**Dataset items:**
* begin *

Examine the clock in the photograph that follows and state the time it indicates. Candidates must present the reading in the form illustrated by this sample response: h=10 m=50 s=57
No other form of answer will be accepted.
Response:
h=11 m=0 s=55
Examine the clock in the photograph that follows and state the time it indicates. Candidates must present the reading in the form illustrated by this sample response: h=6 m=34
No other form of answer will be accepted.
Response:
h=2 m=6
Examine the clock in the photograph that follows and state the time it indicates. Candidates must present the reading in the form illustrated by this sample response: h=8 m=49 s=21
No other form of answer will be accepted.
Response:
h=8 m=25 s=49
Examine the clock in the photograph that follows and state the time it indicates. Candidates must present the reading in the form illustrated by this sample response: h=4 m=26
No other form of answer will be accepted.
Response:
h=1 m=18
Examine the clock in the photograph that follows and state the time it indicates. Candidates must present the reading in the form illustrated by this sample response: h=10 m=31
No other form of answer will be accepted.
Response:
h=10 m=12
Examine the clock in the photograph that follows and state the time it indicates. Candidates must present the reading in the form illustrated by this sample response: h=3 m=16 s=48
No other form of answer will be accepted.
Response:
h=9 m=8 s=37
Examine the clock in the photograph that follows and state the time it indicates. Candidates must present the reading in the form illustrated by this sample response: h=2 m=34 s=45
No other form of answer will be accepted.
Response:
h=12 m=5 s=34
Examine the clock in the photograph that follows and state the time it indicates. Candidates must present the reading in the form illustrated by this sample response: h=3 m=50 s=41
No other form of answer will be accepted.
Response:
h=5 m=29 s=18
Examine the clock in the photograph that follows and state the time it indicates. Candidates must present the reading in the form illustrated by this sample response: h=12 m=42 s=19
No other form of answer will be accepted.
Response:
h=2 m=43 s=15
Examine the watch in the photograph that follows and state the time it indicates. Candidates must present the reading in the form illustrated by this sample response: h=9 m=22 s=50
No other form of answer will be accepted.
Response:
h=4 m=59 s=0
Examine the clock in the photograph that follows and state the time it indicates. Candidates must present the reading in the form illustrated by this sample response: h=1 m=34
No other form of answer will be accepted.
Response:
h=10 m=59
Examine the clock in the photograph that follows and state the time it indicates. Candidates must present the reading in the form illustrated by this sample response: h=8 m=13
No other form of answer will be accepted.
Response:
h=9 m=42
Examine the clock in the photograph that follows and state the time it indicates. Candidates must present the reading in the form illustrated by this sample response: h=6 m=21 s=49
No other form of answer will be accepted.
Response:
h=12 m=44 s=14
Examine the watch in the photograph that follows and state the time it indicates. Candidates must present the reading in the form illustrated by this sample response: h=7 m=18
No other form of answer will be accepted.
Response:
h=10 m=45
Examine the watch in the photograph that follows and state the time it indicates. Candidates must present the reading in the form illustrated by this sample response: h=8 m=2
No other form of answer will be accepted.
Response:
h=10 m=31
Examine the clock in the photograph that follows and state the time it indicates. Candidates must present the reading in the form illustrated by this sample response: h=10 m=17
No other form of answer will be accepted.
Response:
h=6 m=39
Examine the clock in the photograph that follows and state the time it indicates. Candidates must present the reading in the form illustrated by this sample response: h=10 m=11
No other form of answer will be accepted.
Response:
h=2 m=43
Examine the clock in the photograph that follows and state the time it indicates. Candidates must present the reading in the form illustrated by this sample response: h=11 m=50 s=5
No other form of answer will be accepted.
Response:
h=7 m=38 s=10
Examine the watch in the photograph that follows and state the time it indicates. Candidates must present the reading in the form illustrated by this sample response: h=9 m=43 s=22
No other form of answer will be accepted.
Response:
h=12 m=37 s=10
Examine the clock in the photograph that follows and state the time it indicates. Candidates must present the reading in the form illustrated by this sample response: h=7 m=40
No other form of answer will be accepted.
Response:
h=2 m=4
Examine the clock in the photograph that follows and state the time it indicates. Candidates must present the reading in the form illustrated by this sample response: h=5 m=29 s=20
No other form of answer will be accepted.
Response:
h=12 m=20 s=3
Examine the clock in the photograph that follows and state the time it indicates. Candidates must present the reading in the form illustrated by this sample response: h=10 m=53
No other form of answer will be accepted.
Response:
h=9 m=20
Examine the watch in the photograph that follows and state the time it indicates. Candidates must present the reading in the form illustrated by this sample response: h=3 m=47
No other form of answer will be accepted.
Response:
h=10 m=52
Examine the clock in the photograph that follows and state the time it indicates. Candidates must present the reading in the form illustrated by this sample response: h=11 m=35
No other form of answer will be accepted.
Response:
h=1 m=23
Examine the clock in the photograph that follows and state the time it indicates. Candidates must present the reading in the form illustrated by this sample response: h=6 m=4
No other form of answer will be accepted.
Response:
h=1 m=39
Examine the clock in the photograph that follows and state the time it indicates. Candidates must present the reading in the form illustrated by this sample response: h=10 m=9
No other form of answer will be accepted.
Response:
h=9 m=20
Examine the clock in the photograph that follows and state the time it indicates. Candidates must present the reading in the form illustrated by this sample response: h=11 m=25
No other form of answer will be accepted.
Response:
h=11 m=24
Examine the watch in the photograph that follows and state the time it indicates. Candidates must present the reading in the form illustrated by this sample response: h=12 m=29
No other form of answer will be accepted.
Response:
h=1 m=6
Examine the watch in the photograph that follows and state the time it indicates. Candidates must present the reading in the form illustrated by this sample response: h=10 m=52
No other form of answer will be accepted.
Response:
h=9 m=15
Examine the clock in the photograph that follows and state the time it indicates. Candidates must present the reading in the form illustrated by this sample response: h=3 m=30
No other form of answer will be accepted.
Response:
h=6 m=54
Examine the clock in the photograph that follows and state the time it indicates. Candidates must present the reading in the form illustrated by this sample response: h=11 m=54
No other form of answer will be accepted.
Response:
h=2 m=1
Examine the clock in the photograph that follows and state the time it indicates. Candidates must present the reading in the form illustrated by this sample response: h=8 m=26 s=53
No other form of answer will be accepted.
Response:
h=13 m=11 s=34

* end *

**Exercise objective:**
Copy out all of the lines above word for word.

**Correct result:**
Examine the clock in the photograph that follows and state the time it indicates. Candidates must present the reading in the form illustrated by this sample response: h=10 m=50 s=57
No other form of answer will be accepted.
Response:
h=11 m=0 s=55
Examine the clock in the photograph that follows and state the time it indicates. Candidates must present the reading in the form illustrated by this sample response: h=6 m=34
No other form of answer will be accepted.
Response:
h=2 m=6
Examine the clock in the photograph that follows and state the time it indicates. Candidates must present the reading in the form illustrated by this sample response: h=8 m=49 s=21
No other form of answer will be accepted.
Response:
h=8 m=25 s=49
Examine the clock in the photograph that follows and state the time it indicates. Candidates must present the reading in the form illustrated by this sample response: h=4 m=26
No other form of answer will be accepted.
Response:
h=1 m=18
Examine the clock in the photograph that follows and state the time it indicates. Candidates must present the reading in the form illustrated by this sample response: h=10 m=31
No other form of answer will be accepted.
Response:
h=10 m=12
Examine the clock in the photograph that follows and state the time it indicates. Candidates must present the reading in the form illustrated by this sample response: h=3 m=16 s=48
No other form of answer will be accepted.
Response:
h=9 m=8 s=37
Examine the clock in the photograph that follows and state the time it indicates. Candidates must present the reading in the form illustrated by this sample response: h=2 m=34 s=45
No other form of answer will be accepted.
Response:
h=12 m=5 s=34
Examine the clock in the photograph that follows and state the time it indicates. Candidates must present the reading in the form illustrated by this sample response: h=3 m=50 s=41
No other form of answer will be accepted.
Response:
h=5 m=29 s=18
Examine the clock in the photograph that follows and state the time it indicates. Candidates must present the reading in the form illustrated by this sample response: h=12 m=42 s=19
No other form of answer will be accepted.
Response:
h=2 m=43 s=15
Examine the watch in the photograph that follows and state the time it indicates. Candidates must present the reading in the form illustrated by this sample response: h=9 m=22 s=50
No other form of answer will be accepted.
Response:
h=4 m=59 s=0
Examine the clock in the photograph that follows and state the time it indicates. Candidates must present the reading in the form illustrated by this sample response: h=1 m=34
No other form of answer will be accepted.
Response:
h=10 m=59
Examine the clock in the photograph that follows and state the time it indicates. Candidates must present the reading in the form illustrated by this sample response: h=8 m=13
No other form of answer will be accepted.
Response:
h=9 m=42
Examine the clock in the photograph that follows and state the time it indicates. Candidates must present the reading in the form illustrated by this sample response: h=6 m=21 s=49
No other form of answer will be accepted.
Response:
h=12 m=44 s=14
Examine the watch in the photograph that follows and state the time it indicates. Candidates must present the reading in the form illustrated by this sample response: h=7 m=18
No other form of answer will be accepted.
Response:
h=10 m=45
Examine the watch in the photograph that follows and state the time it indicates. Candidates must present the reading in the form illustrated by this sample response: h=8 m=2
No other form of answer will be accepted.
Response:
h=10 m=31
Examine the clock in the photograph that follows and state the time it indicates. Candidates must present the reading in the form illustrated by this sample response: h=10 m=17
No other form of answer will be accepted.
Response:
h=6 m=39
Examine the clock in the photograph that follows and state the time it indicates. Candidates must present the reading in the form illustrated by this sample response: h=10 m=11
No other form of answer will be accepted.
Response:
h=2 m=43
Examine the clock in the photograph that follows and state the time it indicates. Candidates must present the reading in the form illustrated by this sample response: h=11 m=50 s=5
No other form of answer will be accepted.
Response:
h=7 m=38 s=10
Examine the watch in the photograph that follows and state the time it indicates. Candidates must present the reading in the form illustrated by this sample response: h=9 m=43 s=22
No other form of answer will be accepted.
Response:
h=12 m=37 s=10
Examine the clock in the photograph that follows and state the time it indicates. Candidates must present the reading in the form illustrated by this sample response: h=7 m=40
No other form of answer will be accepted.
Response:
h=2 m=4
Examine the clock in the photograph that follows and state the time it indicates. Candidates must present the reading in the form illustrated by this sample response: h=5 m=29 s=20
No other form of answer will be accepted.
Response:
h=12 m=20 s=3
Examine the clock in the photograph that follows and state the time it indicates. Candidates must present the reading in the form illustrated by this sample response: h=10 m=53
No other form of answer will be accepted.
Response:
h=9 m=20
Examine the watch in the photograph that follows and state the time it indicates. Candidates must present the reading in the form illustrated by this sample response: h=3 m=47
No other form of answer will be accepted.
Response:
h=10 m=52
Examine the clock in the photograph that follows and state the time it indicates. Candidates must present the reading in the form illustrated by this sample response: h=11 m=35
No other form of answer will be accepted.
Response:
h=1 m=23
Examine the clock in the photograph that follows and state the time it indicates. Candidates must present the reading in the form illustrated by this sample response: h=6 m=4
No other form of answer will be accepted.
Response:
h=1 m=39
Examine the clock in the photograph that follows and state the time it indicates. Candidates must present the reading in the form illustrated by this sample response: h=10 m=9
No other form of answer will be accepted.
Response:
h=9 m=20
Examine the clock in the photograph that follows and state the time it indicates. Candidates must present the reading in the form illustrated by this sample response: h=11 m=25
No other form of answer will be accepted.
Response:
h=11 m=24
Examine the watch in the photograph that follows and state the time it indicates. Candidates must present the reading in the form illustrated by this sample response: h=12 m=29
No other form of answer will be accepted.
Response:
h=1 m=6
Examine the watch in the photograph that follows and state the time it indicates. Candidates must present the reading in the form illustrated by this sample response: h=10 m=52
No other form of answer will be accepted.
Response:
h=9 m=15
Examine the clock in the photograph that follows and state the time it indicates. Candidates must present the reading in the form illustrated by this sample response: h=3 m=30
No other form of answer will be accepted.
Response:
h=6 m=54
Examine the clock in the photograph that follows and state the time it indicates. Candidates must present the reading in the form illustrated by this sample response: h=11 m=54
No other form of answer will be accepted.
Response:
h=2 m=1
Examine the clock in the photograph that follows and state the time it indicates. Candidates must present the reading in the form illustrated by this sample response: h=8 m=26 s=53
No other form of answer will be accepted.
Response:
h=13 m=11 s=34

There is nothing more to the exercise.